Emerita, I find I must request an explanation. Why would you be censoring the blog, and pass this?

Martin said...

One of W.C. Fields' best known lines is, "You can't cheat and honest man." Even made a movie with that title.
https://www.imdb.com/title/tt0032152/

Trump has been trolling the media for over 2 years and they fall for it every time. And the reason they fall for it is that they are fundamentally dishonest, desperately looking for things to criticize and seeing openings that he dangles in front of them but are not real.

He couldn't troll an honest media. But luckily for him, he hasn't had to try.

Martin said...

If you want to get depressed, read the comments on the Stephens column at the NYT.

These people think they are intelligent and can't even connect two dots.

Michael McNeil said...

One might note that I voted for Trump in 2016 — seemingly uselessly from an electoral-vote point of view, since I live in California — specifically because I foresaw that the Democrats might come back after the election with yet more of this “lost the electoral college, but won the popular vote!” crap, and wanted to add +1 more to the Republican popular vote side as an ever-so-slight compensation.

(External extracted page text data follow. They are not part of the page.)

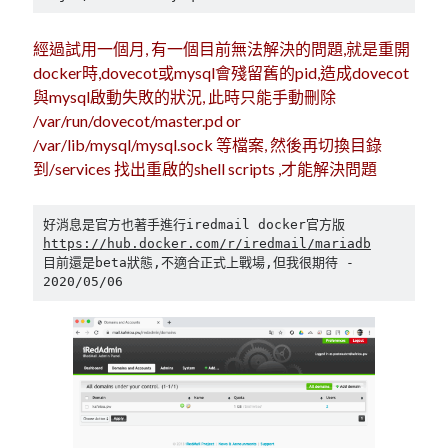
經過試用一個月, 有一個目前無法解決的問題,就是重開
docker時,dovecot或mysql會殘留舊的pid,造成dovecot
與mysql啟動失敗的狀況, 此時只能手動刪除
/var/run/dovecot/master.pd or
/var/lib/mysql/mysql.sock 等檔案, 然後再切換目錄
到/services 找出重啟的shell scripts ,才能解決問題
好消息是官方也著手進行iredmail docker官方版 
https://hub.docker.com/r/iredmail/mariadb
目前還是beta狀態,不適合正式上戰場,但我很期待 - 
2020/05/06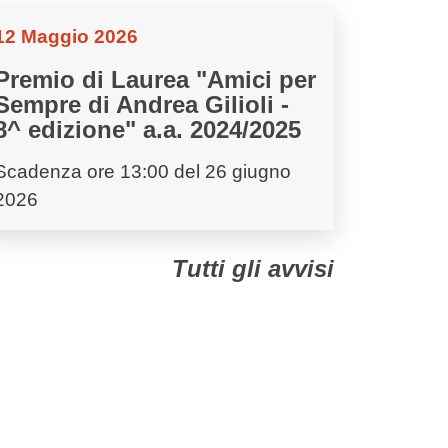
12 Maggio 2026
Premio di Laurea "Amici per
Sempre di Andrea Gilioli -
8^ edizione" a.a. 2024/2025
Scadenza ore 13:00 del 26 giugno
2026
Tutti gli avvisi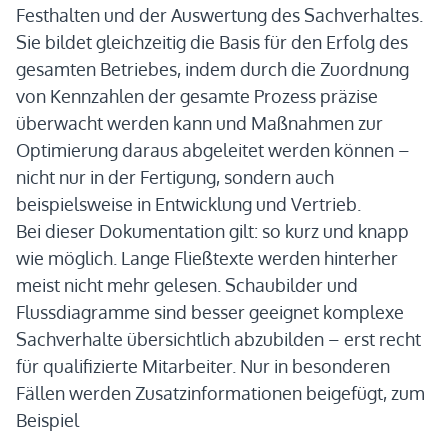
Festhalten und der Auswertung des Sachverhaltes.
Sie bildet gleichzeitig die Basis für den Erfolg des
gesamten Betriebes, indem durch die Zuordnung
von Kennzahlen der gesamte Prozess präzise
überwacht werden kann und Maßnahmen zur
Optimierung daraus abgeleitet werden können –
nicht nur in der Fertigung, sondern auch
beispielsweise in Entwicklung und Vertrieb.
Bei dieser Dokumentation gilt: so kurz und knapp
wie möglich. Lange Fließtexte werden hinterher
meist nicht mehr gelesen. Schaubilder und
Flussdiagramme sind besser geeignet komplexe
Sachverhalte übersichtlich abzubilden – erst recht
für qualifizierte Mitarbeiter. Nur in besonderen
Fällen werden Zusatzinformationen beigefügt, zum
Beispiel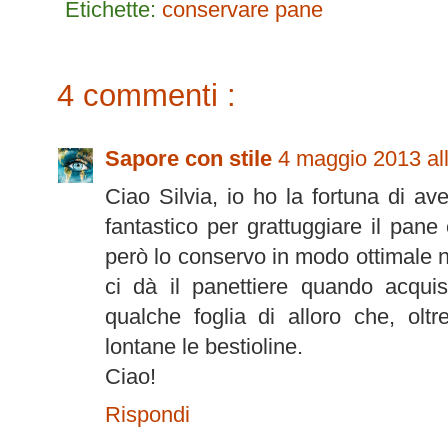
Etichette:
conservare
pane
4 commenti :
Sapore con stile
4 maggio 2013 all
Ciao Silvia, io ho la fortuna di a
fantastico per grattuggiare il pane
però lo conservo in modo ottimale n
ci dà il panettiere quando acquis
qualche foglia di alloro che, olt
lontane le bestioline.
Ciao!
Rispondi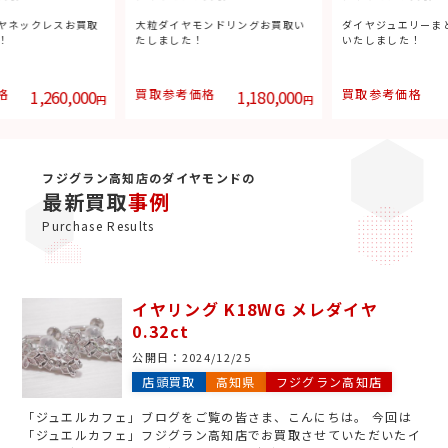
ヤネックレスお買取
大粒ダイヤモンドリングお買取い
ダイヤジュエリーま
！
たしました！
いたしました！
格
1,260,000
買取参考価格
1,180,000
買取参考価格
円
円
フジグラン高知店のダイヤモンドの
最新買取
事例
Purchase Results
イヤリング K18WG メレダイヤ
0.32ct
公開日：
2024/12/25
店頭買取
高知県
フジグラン高知店
「ジュエルカフェ」ブログをご覧の皆さま、こんにちは。 今回は
「ジュエルカフェ」フジグラン高知店でお買取させていただいたイ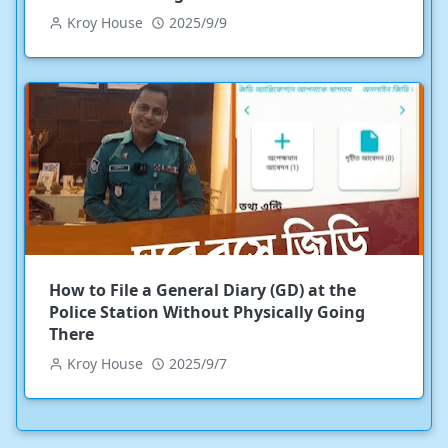
Kroy House
2025/9/9
How to File a General Diary (GD) at the
Police Station Without Physically Going
There
Kroy House
2025/9/7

Perhaps whole counties in California — some of which Trump took by more than 70% — did that.

Rusty said...

Hunter said...
Rusty said...
Hunter. I want my president unfiltered.

"There is a difference between unfiltered and crass. Milton Friedman was unfiltered; he was never crass."
Agreed, but I'll accept his crassness as the price I pay to have him
do his good works. besides crass is a welcome change over the generations of smooth talking snake oil salesmen.

traditionalguy said...

The religious based language police are supposedly mad about the President for saying bullshit. Talk about stupid. Bullshit is not saying the forbidden word shit. It is describing the quality of an opposing fake argument. The terrible Trump also calls structures holding back rivers to create lakes Dams. And they accuse him of using filthy speech.

Ronsonic said...

Clouseau is a bad comparison. But, let's stay with detectives.

Columbo, the beloved TV detective played by Peter Falk would be far more apt. Neither character, the one played by Falk or the one played by Trump care if the opposition thinks him stupid or crazy or simply annoying. Obviously President Trump doesn't use the same set of distractions or off-putting diversions, he's got his own. The same principle applies, don't let on what you know, if you doubt you're playing enough moves ahead, trick the opponent into thinking you're behind.

He is that smart.

MB said...

"The alternative is to let him hand us our butts all over again, just as he did by winning the G.O.P. nomination and then the election, and then by presiding over years of robust economic growth."

I don't quite understand the gist of that last remark. Was the press somehow supposed to prevent the years of robust economic growth? Do they feel it as a personal failure that they weren't able to?

Why is robust economic growth "handing them their butts" again?